The good news is that help is coming from an unexpected, yet welcome place—fast food. If the executives of fast food chains take it upon themselves to no longer buy meat from farms that misuse antibiotics, it shifts the meat industry away from this harmful practice. It’s good old-fashioned economics. McDonald’s saw the consumer demand and concern from the medical community around this issue and committed to no longer serve chicken raised with the use of antibiotics important to human medicine. Tyson Foods, a major supplier to McDonald’s, responded by phasing out medically important drugs from their chicken production to meet that new demand. The list of restaurants taking concrete action on antibiotics is growing. Chick-fil-A will no longer serve chicken raised on antibiotics by 2019 and Subway committed to no longer serve any meat raised on antibiotics by 2025, starting with chicken. North Carolina’s own Bojangles’ recently announced its intention to phase out chicken raised on antibiotics important to medicine. The chain’s intentions seem to be in the right place. However, because it didn’t make a definite commitment that clearly states it will no longer serve chicken raised with the routine use of medically-important antibiotics by a certain date, our concern is that Bojangles’ hasn’t sent the same strong signal to the marketplace that some of its competitors have.
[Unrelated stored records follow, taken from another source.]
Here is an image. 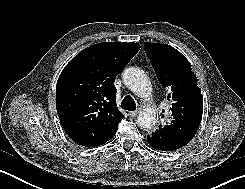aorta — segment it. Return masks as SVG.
Wrapping results in <instances>:
<instances>
[{"label":"aorta","instance_id":"obj_1","mask_svg":"<svg viewBox=\"0 0 245 189\" xmlns=\"http://www.w3.org/2000/svg\"><path fill=\"white\" fill-rule=\"evenodd\" d=\"M124 84L135 94L146 98L151 95L152 87L145 72L137 67H129L123 72ZM138 125L143 130H151L157 124L156 112L151 107L144 108L138 115Z\"/></svg>","mask_w":245,"mask_h":189}]
</instances>
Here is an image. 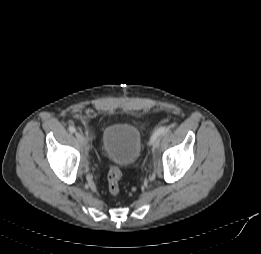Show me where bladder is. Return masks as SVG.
I'll return each mask as SVG.
<instances>
[{"instance_id": "bladder-1", "label": "bladder", "mask_w": 261, "mask_h": 254, "mask_svg": "<svg viewBox=\"0 0 261 254\" xmlns=\"http://www.w3.org/2000/svg\"><path fill=\"white\" fill-rule=\"evenodd\" d=\"M101 147L112 162L121 166L131 165L141 151L139 130L131 124H113L105 129Z\"/></svg>"}]
</instances>
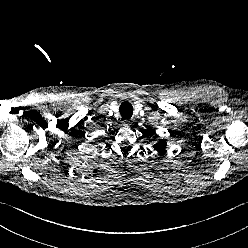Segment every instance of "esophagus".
<instances>
[{"instance_id": "34e87169", "label": "esophagus", "mask_w": 248, "mask_h": 248, "mask_svg": "<svg viewBox=\"0 0 248 248\" xmlns=\"http://www.w3.org/2000/svg\"><path fill=\"white\" fill-rule=\"evenodd\" d=\"M124 125H125L126 127H129V126L131 125V121H130V120H125V121H124Z\"/></svg>"}]
</instances>
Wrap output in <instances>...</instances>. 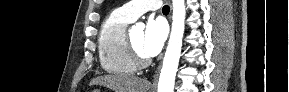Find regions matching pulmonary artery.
I'll list each match as a JSON object with an SVG mask.
<instances>
[{
	"label": "pulmonary artery",
	"mask_w": 289,
	"mask_h": 92,
	"mask_svg": "<svg viewBox=\"0 0 289 92\" xmlns=\"http://www.w3.org/2000/svg\"><path fill=\"white\" fill-rule=\"evenodd\" d=\"M161 7L160 0H133L118 10L131 20L137 19L141 14L149 10H157Z\"/></svg>",
	"instance_id": "1"
}]
</instances>
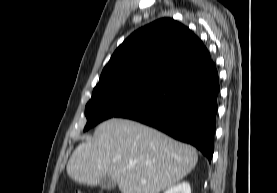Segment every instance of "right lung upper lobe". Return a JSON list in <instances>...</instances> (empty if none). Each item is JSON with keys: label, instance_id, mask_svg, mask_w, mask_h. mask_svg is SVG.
Here are the masks:
<instances>
[{"label": "right lung upper lobe", "instance_id": "obj_1", "mask_svg": "<svg viewBox=\"0 0 277 193\" xmlns=\"http://www.w3.org/2000/svg\"><path fill=\"white\" fill-rule=\"evenodd\" d=\"M210 60L208 50L189 28L162 18L135 31L116 49L94 90L123 86L157 90Z\"/></svg>", "mask_w": 277, "mask_h": 193}]
</instances>
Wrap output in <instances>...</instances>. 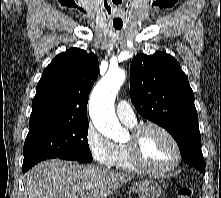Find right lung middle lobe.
I'll return each mask as SVG.
<instances>
[{"label": "right lung middle lobe", "mask_w": 221, "mask_h": 198, "mask_svg": "<svg viewBox=\"0 0 221 198\" xmlns=\"http://www.w3.org/2000/svg\"><path fill=\"white\" fill-rule=\"evenodd\" d=\"M88 120H40L29 124V132L23 149L22 169L40 161L66 157L81 162L92 161L89 149Z\"/></svg>", "instance_id": "dd1d6c3e"}]
</instances>
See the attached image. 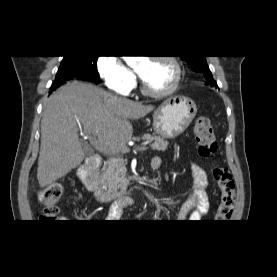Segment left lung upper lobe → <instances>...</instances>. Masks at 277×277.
<instances>
[{
  "label": "left lung upper lobe",
  "instance_id": "left-lung-upper-lobe-1",
  "mask_svg": "<svg viewBox=\"0 0 277 277\" xmlns=\"http://www.w3.org/2000/svg\"><path fill=\"white\" fill-rule=\"evenodd\" d=\"M187 61L195 71L204 75L205 79L211 86H217L216 81L212 77V73L206 62L205 56H180Z\"/></svg>",
  "mask_w": 277,
  "mask_h": 277
}]
</instances>
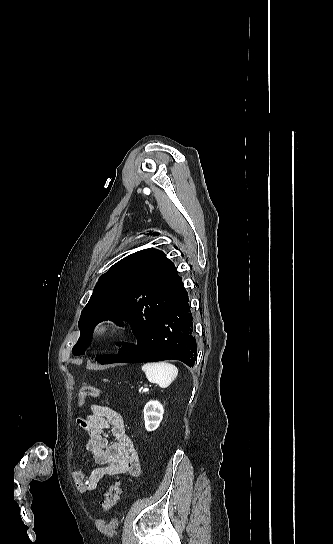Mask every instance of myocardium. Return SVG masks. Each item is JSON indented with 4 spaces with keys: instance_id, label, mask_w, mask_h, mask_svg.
<instances>
[{
    "instance_id": "myocardium-1",
    "label": "myocardium",
    "mask_w": 333,
    "mask_h": 544,
    "mask_svg": "<svg viewBox=\"0 0 333 544\" xmlns=\"http://www.w3.org/2000/svg\"><path fill=\"white\" fill-rule=\"evenodd\" d=\"M113 329V321L109 318H102L94 324L92 334L98 339H104L112 333Z\"/></svg>"
}]
</instances>
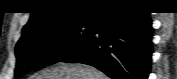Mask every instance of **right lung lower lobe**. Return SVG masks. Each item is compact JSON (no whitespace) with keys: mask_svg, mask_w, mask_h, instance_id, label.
<instances>
[{"mask_svg":"<svg viewBox=\"0 0 177 79\" xmlns=\"http://www.w3.org/2000/svg\"><path fill=\"white\" fill-rule=\"evenodd\" d=\"M152 55L149 11L113 6L94 20L89 37L59 62L92 65L112 79H147Z\"/></svg>","mask_w":177,"mask_h":79,"instance_id":"right-lung-lower-lobe-1","label":"right lung lower lobe"}]
</instances>
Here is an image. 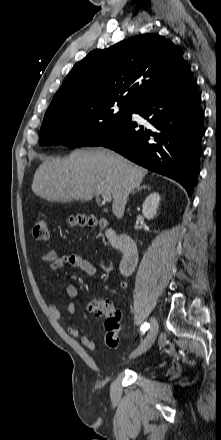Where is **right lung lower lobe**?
I'll use <instances>...</instances> for the list:
<instances>
[{
  "label": "right lung lower lobe",
  "mask_w": 221,
  "mask_h": 440,
  "mask_svg": "<svg viewBox=\"0 0 221 440\" xmlns=\"http://www.w3.org/2000/svg\"><path fill=\"white\" fill-rule=\"evenodd\" d=\"M201 96L192 79L148 97L132 109L147 119L139 126L131 117L101 146L179 182L190 195L199 172L204 134Z\"/></svg>",
  "instance_id": "obj_1"
}]
</instances>
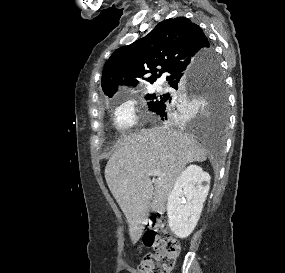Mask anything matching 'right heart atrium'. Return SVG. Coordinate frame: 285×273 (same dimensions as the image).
Instances as JSON below:
<instances>
[{
    "label": "right heart atrium",
    "instance_id": "obj_1",
    "mask_svg": "<svg viewBox=\"0 0 285 273\" xmlns=\"http://www.w3.org/2000/svg\"><path fill=\"white\" fill-rule=\"evenodd\" d=\"M139 108L135 101L126 100L120 103L114 111V125L117 129L127 131L138 123Z\"/></svg>",
    "mask_w": 285,
    "mask_h": 273
}]
</instances>
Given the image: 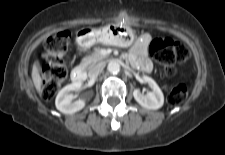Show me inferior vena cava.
Returning a JSON list of instances; mask_svg holds the SVG:
<instances>
[{
  "label": "inferior vena cava",
  "mask_w": 225,
  "mask_h": 155,
  "mask_svg": "<svg viewBox=\"0 0 225 155\" xmlns=\"http://www.w3.org/2000/svg\"><path fill=\"white\" fill-rule=\"evenodd\" d=\"M104 64L103 63H99L97 65L92 66L89 69L88 75L90 79H96L97 76L101 73V71L103 70Z\"/></svg>",
  "instance_id": "obj_1"
}]
</instances>
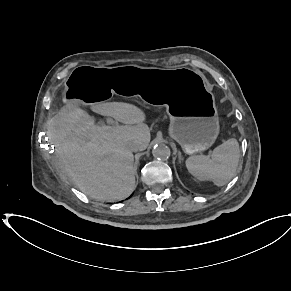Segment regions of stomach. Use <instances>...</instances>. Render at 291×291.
I'll return each mask as SVG.
<instances>
[{
	"label": "stomach",
	"mask_w": 291,
	"mask_h": 291,
	"mask_svg": "<svg viewBox=\"0 0 291 291\" xmlns=\"http://www.w3.org/2000/svg\"><path fill=\"white\" fill-rule=\"evenodd\" d=\"M67 85L66 103H97L117 94L139 95L148 102L164 104L170 117L169 134L186 154L208 149L219 134L214 96L197 70L82 65L73 71Z\"/></svg>",
	"instance_id": "1"
}]
</instances>
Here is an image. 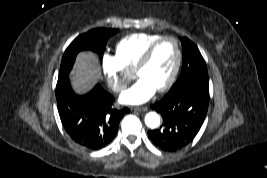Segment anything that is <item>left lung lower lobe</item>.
<instances>
[{"label":"left lung lower lobe","instance_id":"0a47b994","mask_svg":"<svg viewBox=\"0 0 267 178\" xmlns=\"http://www.w3.org/2000/svg\"><path fill=\"white\" fill-rule=\"evenodd\" d=\"M209 105V86L187 83L170 90L162 100L151 105L163 118L158 129L148 132L160 149L177 151L188 145L199 132Z\"/></svg>","mask_w":267,"mask_h":178}]
</instances>
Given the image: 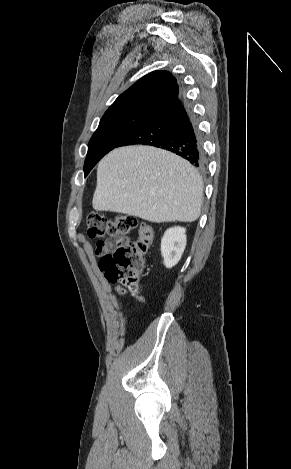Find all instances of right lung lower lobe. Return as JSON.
Returning a JSON list of instances; mask_svg holds the SVG:
<instances>
[{"label": "right lung lower lobe", "instance_id": "98d812e1", "mask_svg": "<svg viewBox=\"0 0 291 469\" xmlns=\"http://www.w3.org/2000/svg\"><path fill=\"white\" fill-rule=\"evenodd\" d=\"M143 144L169 150L203 168L205 157L196 117L183 96L159 109L116 147Z\"/></svg>", "mask_w": 291, "mask_h": 469}]
</instances>
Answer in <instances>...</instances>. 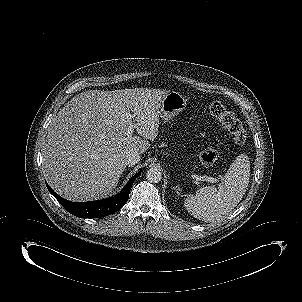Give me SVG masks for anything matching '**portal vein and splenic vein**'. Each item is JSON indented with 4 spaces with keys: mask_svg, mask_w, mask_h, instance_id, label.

Restaurants like McDonald’s, Chick-fil-A, and Subway that have taken meaningful steps to protect antibiotics are deserving of praise. Others that are moving in the right direction deserve a little more encouragement. It’s going to take a great number of commitments from those in the food industry to shore up the foundations of modern medicine.
Matthew Wellington is the antibiotics program director for the North Carolina Public Interest Research Group.